Segment Open
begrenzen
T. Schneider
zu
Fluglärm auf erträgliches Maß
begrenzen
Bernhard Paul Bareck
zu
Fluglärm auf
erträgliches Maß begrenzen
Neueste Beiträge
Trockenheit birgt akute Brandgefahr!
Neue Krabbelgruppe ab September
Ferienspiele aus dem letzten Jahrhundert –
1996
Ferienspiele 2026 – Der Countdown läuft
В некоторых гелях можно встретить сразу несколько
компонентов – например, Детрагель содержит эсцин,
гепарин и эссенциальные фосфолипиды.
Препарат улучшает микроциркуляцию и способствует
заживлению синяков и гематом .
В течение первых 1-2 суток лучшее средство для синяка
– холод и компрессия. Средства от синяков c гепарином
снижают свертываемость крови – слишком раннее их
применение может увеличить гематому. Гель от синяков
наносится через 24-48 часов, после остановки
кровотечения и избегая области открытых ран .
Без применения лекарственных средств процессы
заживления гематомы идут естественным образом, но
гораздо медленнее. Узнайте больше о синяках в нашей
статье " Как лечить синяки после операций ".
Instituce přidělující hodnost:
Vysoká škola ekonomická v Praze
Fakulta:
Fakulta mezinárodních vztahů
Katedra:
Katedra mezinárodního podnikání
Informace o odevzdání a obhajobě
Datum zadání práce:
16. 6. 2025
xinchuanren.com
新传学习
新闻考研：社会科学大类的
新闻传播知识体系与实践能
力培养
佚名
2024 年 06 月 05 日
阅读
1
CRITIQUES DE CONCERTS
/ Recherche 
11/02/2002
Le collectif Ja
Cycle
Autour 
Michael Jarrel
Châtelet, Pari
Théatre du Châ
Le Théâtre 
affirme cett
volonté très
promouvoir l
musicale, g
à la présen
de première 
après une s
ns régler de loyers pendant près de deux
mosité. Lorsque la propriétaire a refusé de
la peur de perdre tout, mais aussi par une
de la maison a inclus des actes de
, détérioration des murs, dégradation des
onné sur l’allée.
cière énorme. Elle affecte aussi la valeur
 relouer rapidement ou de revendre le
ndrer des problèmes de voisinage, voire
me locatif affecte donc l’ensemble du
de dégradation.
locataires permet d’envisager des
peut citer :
Segment Closed
• **EXERCISE OBJECTIVE**:
Please report the number of lines in the data that include the word "affecte", and add no other text.

• **RESULT OF THE TASK**:
2